EXERCISE PASSAGE:
NCCI BY-LAWS
Revised 2024
BYLAWS of the NORTH CAROLINA COAL INSTITUTE, INC.
1. The name of this organization shall be THE NORTH CAROLINA COAL INSTITUTE, INC., DBA “The Coal Institute” with headquarters located at the office of the Administrative Secretary.
2. Membership shall be open to officials and representatives of coal and coke producers, coal and coke sales agents and shippers, coal and coke carriers, and professional institutions and organizations with a substantial economic interest in the coal industry, manufacturers of coal burning and coal handling equipment and suppliers and agents thereof, to coal and coke service organizations the main thrust of whose business is coal-related, and to officials and/or representatives of coal- and/or coke-consuming installations, industries and utilities. Temporary Membership shall be available for a period of up to one year to any member of the Institute who has been released from his or her employer due to reduction in staff, mergers, or for other similar reasons, and shall provide equal standing with active membership. Honorary Membership shall be available to any active member who is retired by his employer, and to all past presidents of the Institute who are temporarily unemployed for whatever reason. It shall provide equal standing with active membership with the following exceptions:
(a) Honorary Members shall not hold office
(b) Honorary Members shall not have voting rights
(c) Honorary Members shall not be assessed dues
3. The purposes of The Coal Institute are:
(a) To promote more cordial and cooperative relationships among the members of the Institute. In addition, to work with the same resolve toward similar organizations which are engaged in producing, marketing, transporting, equipping, and using coal either as a solid or as a syn-fuel.
(b) To provide the membership with a recognized forum in order that better communications can be had in presenting subjects pertinent to the varied composition of the membership.
(c) To enhance the posture by facts of the coal industry and its many allies by presenting programs to potential customers, civic organizations, media, schools, government agencies, and others.
(d) To hold as deemed necessary, seminars, workshops, and tours that are beneficial to the general knowledge of the membership.
(e) To gather and distribute pertinent news and data pursuant to all energy developments and legislative materials as they relate to mining, transporting and using coal and offer advisement to other meetings and programs concerning coal and any allied subjects or information relating to the membership.
(f) To provide employment placement assistance to unemployed members of the Institute by establishing a job opportunity clearinghouse for an exchange of resumes and summaries of known job opportunities on a confidential basis for the benefit of members of the Institute. This information will be funneled through the Vice President.
4. The officers of The Coal Institute shall consist of:
1. President
2. Vice President
3. Secretary – Treasurer
(a) The officers shall serve the Institute for a period of one year, or until successors are duly elected and installed, and without monetary compensation.

Saved entries:

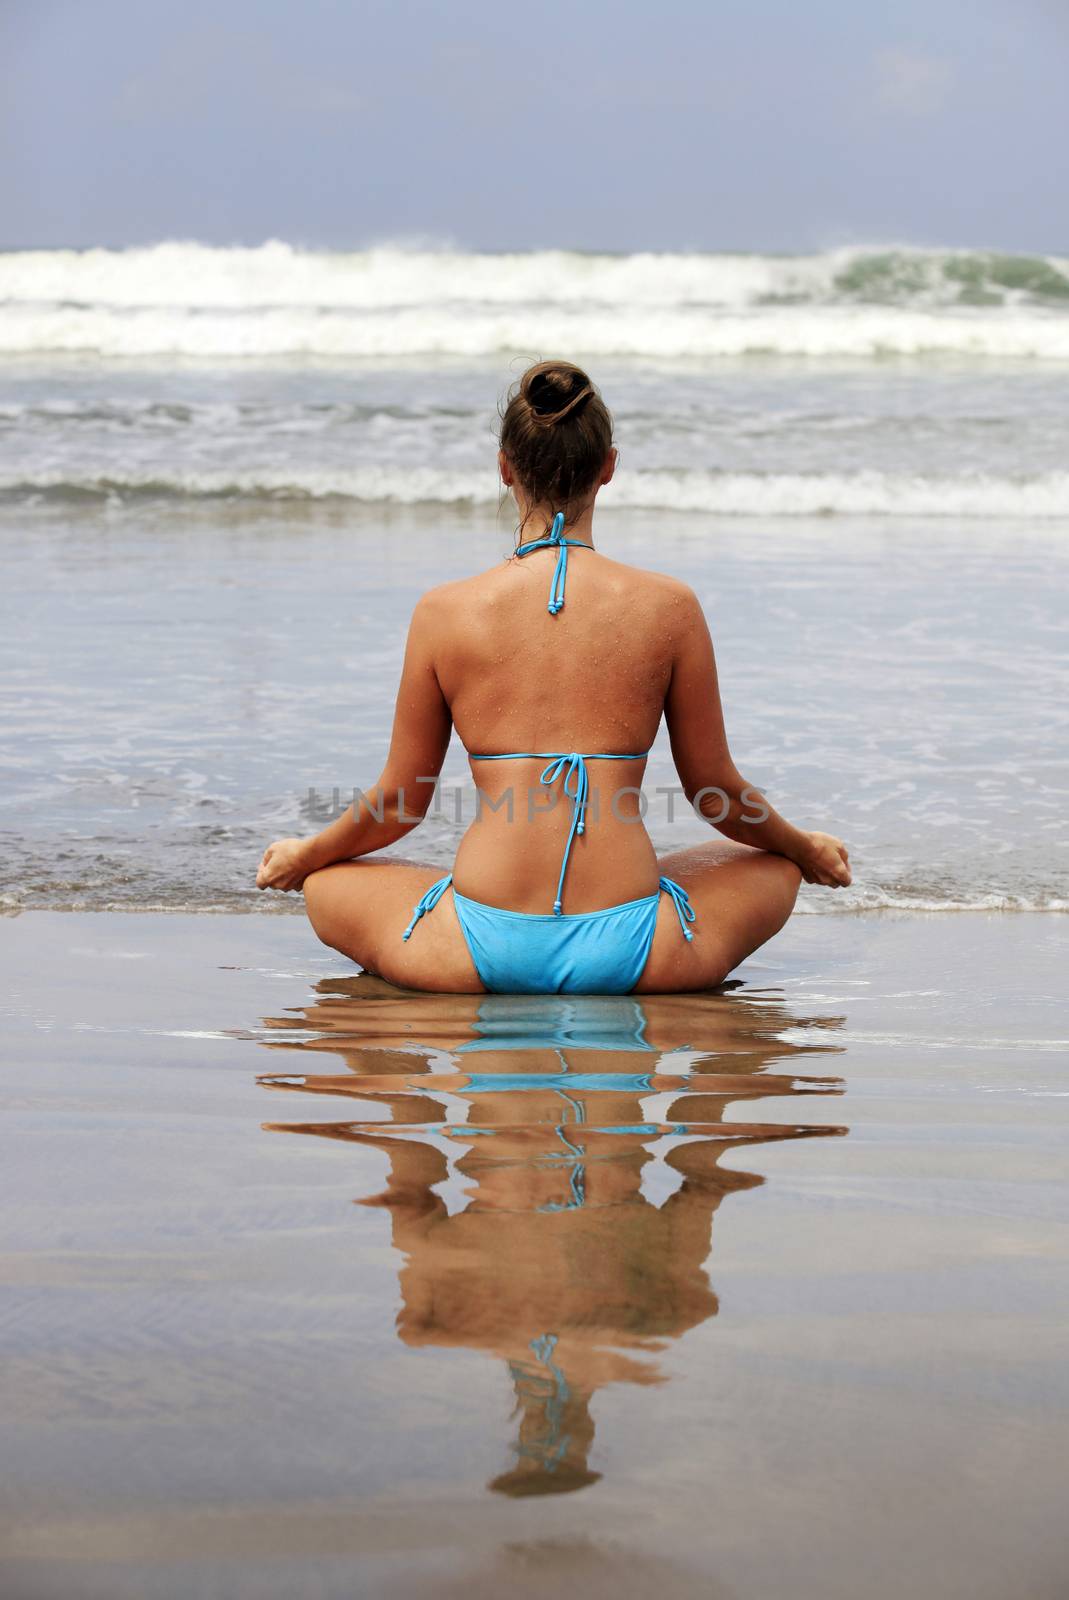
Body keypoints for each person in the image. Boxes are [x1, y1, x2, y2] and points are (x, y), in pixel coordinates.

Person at [256, 360, 851, 993]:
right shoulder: (670, 606)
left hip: (471, 948)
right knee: (771, 865)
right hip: (639, 949)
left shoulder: (444, 611)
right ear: (609, 468)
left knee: (327, 883)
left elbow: (400, 806)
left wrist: (307, 852)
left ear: (505, 468)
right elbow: (715, 793)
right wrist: (804, 847)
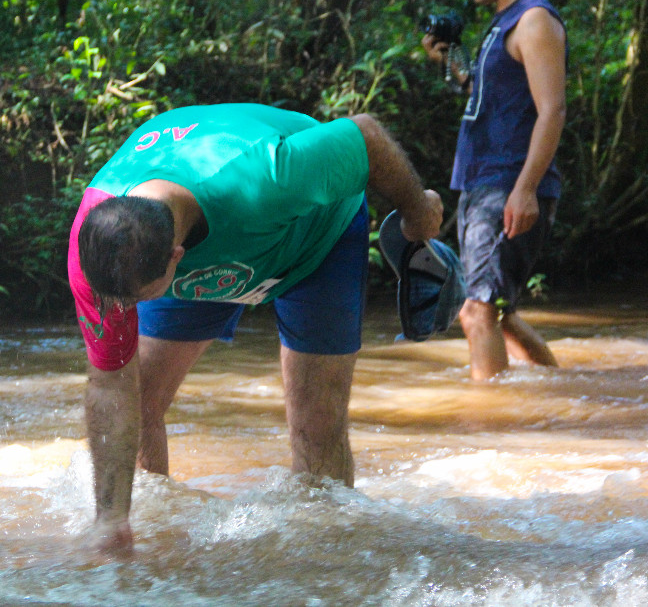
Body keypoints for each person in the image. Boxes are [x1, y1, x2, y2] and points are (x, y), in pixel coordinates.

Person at [67, 103, 443, 551]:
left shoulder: (273, 174)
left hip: (316, 240)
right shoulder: (100, 251)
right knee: (140, 399)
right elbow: (111, 388)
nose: (122, 311)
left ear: (175, 258)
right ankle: (159, 547)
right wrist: (110, 519)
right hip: (217, 241)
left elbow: (364, 135)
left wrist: (418, 211)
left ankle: (326, 564)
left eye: (135, 301)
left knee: (316, 425)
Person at [422, 0, 566, 380]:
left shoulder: (533, 20)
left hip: (507, 184)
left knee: (476, 312)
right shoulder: (504, 24)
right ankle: (565, 391)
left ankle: (491, 429)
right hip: (484, 182)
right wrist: (449, 62)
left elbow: (552, 109)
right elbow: (486, 95)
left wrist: (524, 190)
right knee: (497, 312)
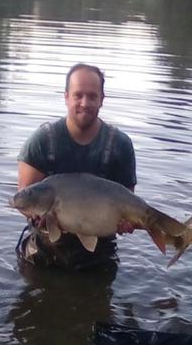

TASK DESCRIPTION: Extend the Coal Institute bylaws by writing the clauses that would follow their final sentence.

ANSWER BOX:
Duties of Officers:
1. President. It shall be the duty of the President to preside at all meetings of the members and of the Executive Committee, and in general, to perform all of the duties usual and incidental to such office or which may be required by official action of the Executive Committee.
2. Vice President. It shall be the duty of the Vice President to assume the duties and powers of the President in their absence from meetings. They shall assume responsibility for arranging programs at each of the quarterly meetings and have primary responsibility of membership for the Institute. They shall also serve on the Membership Committee.
3. Secretary – Treasurer. It shall be the duty of the Secretary – Treasurer to keep an accurate record of the time, place, acts, and proceedings of all meetings and to keep the members informed by notice or appropriate bulletin of actions of regular or special meetings as well as of the Executive Committee and Special Committees. At the expiration of their term of office they are to deliver all Institute records and property to their duly elected successor. They shall maintain a complete, permanent and discernible record of all receipts, disbursements and transactions of the Institute and a record of the personal account of each member thereof. They shall render annual or periodic financial or other reports as the President or Executive Committee may require. The Secretary – Treasurer shall function as Chairman of the Sick and Distressed Committee. The Secretary – Treasurer shall comply with provisions of the Internal Revenue Service insofar as preparation and submission of an income tax return for the Institute.
Executive Committee. The Executive Committee shall consist of the President, Vice President, Secretary – Treasurer, and an additional nine (9) members of the Institute designated as Directors.
(a) The immediate past president shall also serve on the Executive Committee in an ex-officio capacity without voting rights.
(b) The members of the Executive Committee, other than elected officers, shall also be proposed by the Nominating Committee.
(c) In case of vacancy in any of the elected officers, or Executive Committee members, by death, removal, or withdrawal, the Executive Committee may nominate and elect an Institute member to serve on an interim basis, the remaining unexpired term or until the next election. The Nominating Committee may, at their discretion, recommend the interim Executive Committee member be nominated for any open Executive Committee positions during the next annual election, but are not bound to do so.
(d) The Executive Committee shall meet three times per year or at any special meeting called for the purpose as outlined in Paragraph 10(b).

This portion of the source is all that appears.